All economic indicators (NPV, ∞NPV and EAV) pointed out that for any discount rates, the best performing planting system was that one with fertilization. The two planting systems were sensitive to rates, and it is possible to see falls in the assessment criteria as they increased. However, in no simulated scenario was an economically unfeasible situation found, that was, no negative evaluation criteria were found (27).
It is worth mentioning the importance of social financing programs promoted by the government, as in the case of the Brazilian Family Agriculture Support Program (PRONAF) (28), which offers loans to small rural producers under subsidized interest rates of 3.0 to 4.6 % per year. The production of yerba mate is mostly carried out by small rural producers (7), in this context, programs such PRONAF are suitable to boost the production of this non-wood forest product.
The IRR is an intrinsic rate to the project and does not depend on the minimum rate of attractiveness, it can be interpreted as the average growth rate of an investment (15), and therefore, the fertilized planting system was the best, as it has the highest IRR (Table 6).

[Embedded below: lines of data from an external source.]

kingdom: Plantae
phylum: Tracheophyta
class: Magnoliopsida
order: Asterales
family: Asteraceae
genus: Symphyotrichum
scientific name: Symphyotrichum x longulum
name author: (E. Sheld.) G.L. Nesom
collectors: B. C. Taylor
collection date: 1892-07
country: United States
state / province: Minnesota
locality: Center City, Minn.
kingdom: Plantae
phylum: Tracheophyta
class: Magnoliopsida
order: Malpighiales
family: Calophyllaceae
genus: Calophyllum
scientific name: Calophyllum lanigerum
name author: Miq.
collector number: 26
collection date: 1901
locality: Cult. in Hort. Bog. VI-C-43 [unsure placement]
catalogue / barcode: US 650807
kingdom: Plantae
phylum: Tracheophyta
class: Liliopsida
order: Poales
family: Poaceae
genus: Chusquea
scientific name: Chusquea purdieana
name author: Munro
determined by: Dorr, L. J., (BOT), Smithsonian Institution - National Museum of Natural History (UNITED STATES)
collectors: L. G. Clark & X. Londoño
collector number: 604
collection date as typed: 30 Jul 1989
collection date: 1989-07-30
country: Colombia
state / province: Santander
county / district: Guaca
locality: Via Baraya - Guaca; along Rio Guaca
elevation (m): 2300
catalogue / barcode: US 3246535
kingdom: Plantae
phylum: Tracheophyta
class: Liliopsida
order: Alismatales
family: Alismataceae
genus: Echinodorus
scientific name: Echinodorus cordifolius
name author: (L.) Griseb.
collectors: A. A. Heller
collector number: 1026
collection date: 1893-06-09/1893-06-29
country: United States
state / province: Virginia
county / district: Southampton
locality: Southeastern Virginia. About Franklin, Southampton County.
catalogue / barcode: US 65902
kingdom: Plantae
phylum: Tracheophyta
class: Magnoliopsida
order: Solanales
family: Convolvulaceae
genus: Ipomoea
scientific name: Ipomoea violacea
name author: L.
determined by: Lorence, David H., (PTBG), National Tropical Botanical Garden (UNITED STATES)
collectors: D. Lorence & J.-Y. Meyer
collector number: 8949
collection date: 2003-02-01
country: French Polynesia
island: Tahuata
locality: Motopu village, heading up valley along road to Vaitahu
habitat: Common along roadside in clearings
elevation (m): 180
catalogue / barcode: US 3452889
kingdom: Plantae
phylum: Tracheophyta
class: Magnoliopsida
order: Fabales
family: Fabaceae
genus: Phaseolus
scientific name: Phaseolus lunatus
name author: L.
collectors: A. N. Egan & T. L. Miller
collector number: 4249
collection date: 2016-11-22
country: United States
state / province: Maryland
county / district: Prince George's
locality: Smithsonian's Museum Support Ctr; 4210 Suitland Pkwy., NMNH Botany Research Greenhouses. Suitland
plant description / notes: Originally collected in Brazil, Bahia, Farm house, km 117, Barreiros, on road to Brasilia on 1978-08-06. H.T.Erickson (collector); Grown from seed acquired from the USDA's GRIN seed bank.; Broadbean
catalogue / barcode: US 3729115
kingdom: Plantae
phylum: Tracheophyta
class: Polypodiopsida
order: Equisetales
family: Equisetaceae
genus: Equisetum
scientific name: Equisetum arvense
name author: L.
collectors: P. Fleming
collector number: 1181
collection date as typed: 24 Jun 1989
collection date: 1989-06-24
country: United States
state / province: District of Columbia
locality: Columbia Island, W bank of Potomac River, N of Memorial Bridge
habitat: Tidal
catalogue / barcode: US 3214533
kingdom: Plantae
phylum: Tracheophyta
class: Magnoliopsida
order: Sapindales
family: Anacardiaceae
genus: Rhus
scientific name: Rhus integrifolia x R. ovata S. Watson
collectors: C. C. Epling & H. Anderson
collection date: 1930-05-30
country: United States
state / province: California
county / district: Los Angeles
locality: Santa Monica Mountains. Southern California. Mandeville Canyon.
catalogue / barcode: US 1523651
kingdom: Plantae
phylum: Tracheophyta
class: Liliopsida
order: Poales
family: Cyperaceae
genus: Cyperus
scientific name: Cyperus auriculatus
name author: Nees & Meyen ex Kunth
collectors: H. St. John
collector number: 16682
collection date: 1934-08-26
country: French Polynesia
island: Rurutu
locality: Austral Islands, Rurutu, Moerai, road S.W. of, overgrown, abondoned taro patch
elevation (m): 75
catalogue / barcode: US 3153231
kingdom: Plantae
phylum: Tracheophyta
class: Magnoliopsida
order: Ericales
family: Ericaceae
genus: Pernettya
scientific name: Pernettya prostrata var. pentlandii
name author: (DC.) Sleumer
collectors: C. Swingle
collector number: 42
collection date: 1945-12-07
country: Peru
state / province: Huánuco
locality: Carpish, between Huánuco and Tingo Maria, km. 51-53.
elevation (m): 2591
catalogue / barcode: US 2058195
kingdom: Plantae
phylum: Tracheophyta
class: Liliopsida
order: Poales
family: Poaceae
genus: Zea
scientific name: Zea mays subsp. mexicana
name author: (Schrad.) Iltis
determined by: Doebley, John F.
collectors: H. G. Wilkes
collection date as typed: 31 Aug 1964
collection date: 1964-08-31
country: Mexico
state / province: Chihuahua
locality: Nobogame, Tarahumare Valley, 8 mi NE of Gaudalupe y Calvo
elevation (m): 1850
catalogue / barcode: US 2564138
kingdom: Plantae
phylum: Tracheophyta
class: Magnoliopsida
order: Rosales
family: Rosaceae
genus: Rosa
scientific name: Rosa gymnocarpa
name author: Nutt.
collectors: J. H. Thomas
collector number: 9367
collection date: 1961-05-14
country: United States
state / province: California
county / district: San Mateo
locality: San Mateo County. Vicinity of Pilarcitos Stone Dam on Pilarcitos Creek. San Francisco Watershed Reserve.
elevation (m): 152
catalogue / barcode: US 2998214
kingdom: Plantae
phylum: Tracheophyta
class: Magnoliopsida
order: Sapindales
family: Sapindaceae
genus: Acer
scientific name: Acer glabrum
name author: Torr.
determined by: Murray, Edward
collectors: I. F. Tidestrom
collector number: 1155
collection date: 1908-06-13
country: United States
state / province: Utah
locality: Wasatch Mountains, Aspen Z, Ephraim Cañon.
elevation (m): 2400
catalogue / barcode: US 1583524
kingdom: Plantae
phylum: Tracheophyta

Furthermore, the investment is considered economically viable when its IRR is higher than the discount rates applied (22), and the two planting systems had higher IRRs than the discount rates applied.
The growth and production of yerba mate biomass respond positively to the greater availability of K and P in the soil (29), and this greater supply of nutrients caused the best response in all the economic parameters analyzed. In addition to economic advantages, periodic nutritional replacement avoids soil depletion, as many years of harvesting without fertilization can reduce, or make the farm’s production capacity unviable (19).
Conclusions
When the planting of yerba mate was fertilized, despite the higher cost of implantation and maintenance, the average producing cost of one kilo of yerba mate was lower, so, the increase in the production that fertilization causes in the planting was significantly large and makes up for its expenses. The response of the fertilization also promoted the shortest payback and the biggest revenue/cost ratio.
The production of yerba mate was economically viable with or without fertilization, even in the higher applied discount rate, however in all economic indicators the fertilized planting system had better results, in addition to preventing soil nutritional exhaustion.